テレビで初めてキーシンの演奏を聴いたのは、30年以上前、カラヤン&ベルリンフィルのチャイコフスキーのピアノコンチェルトでした。
80歳のマエストロに天才と言わしめた17歳の繊細そうな青年、当時の私はただひたすら感動し、何度も何度も録画したビデオを見たことを覚えています。
そして、20代から、機会があるごとにコンサートに。
そんな彼も50歳。先日の来日公演、神童から巨匠へ…歩み続けるって、すごいことですよね。

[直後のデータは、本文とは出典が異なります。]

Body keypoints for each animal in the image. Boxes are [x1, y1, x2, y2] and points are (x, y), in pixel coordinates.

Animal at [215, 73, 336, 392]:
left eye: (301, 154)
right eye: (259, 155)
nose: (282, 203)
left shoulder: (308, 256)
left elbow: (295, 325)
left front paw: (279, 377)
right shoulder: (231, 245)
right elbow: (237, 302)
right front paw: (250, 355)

今年7月に、唯一の師、カントール先生が97歳でご逝去されたとのこと、近年は、コンサートで先生のお姿をお見掛けすることもなく、お元気でいらっしゃるのか気になっていました。
以前の来日公演、サントリーホールでは何度か、カントール先生のすぐ後ろの席でした。
いつの時も温かく彼を見守る先生のお姿、先生の柔らかな笑顔を思い出しました。(レッスンは、厳しかったようですが。)

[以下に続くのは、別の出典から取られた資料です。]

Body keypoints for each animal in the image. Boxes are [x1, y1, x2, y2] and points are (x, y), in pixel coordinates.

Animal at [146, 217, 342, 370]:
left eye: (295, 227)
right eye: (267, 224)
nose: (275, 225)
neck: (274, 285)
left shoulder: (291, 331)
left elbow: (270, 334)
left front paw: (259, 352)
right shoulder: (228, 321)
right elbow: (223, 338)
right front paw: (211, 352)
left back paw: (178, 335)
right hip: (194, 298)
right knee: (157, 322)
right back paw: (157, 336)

カントール先生は、模奏をなさらない、とキーシンの自伝に書かれていましたが、言葉だけで音楽を伝える、これは伝え手にとっても、受け手にとっても大変なことのように思います。ですが、このことで、キーシン自身の音楽性が引き出され、深い探求心が続き、カントール先生が唯一の師になられたのではないでしょうか。
先生との出会いと恵まれた才能、本人の努力、どれ1つなくしても、この演奏は生まれないのだ、と思うと奇跡の重なりのように感じます。
今回の恩師に捧げられたコンサート、素晴らしい先生とピア二ストに感謝。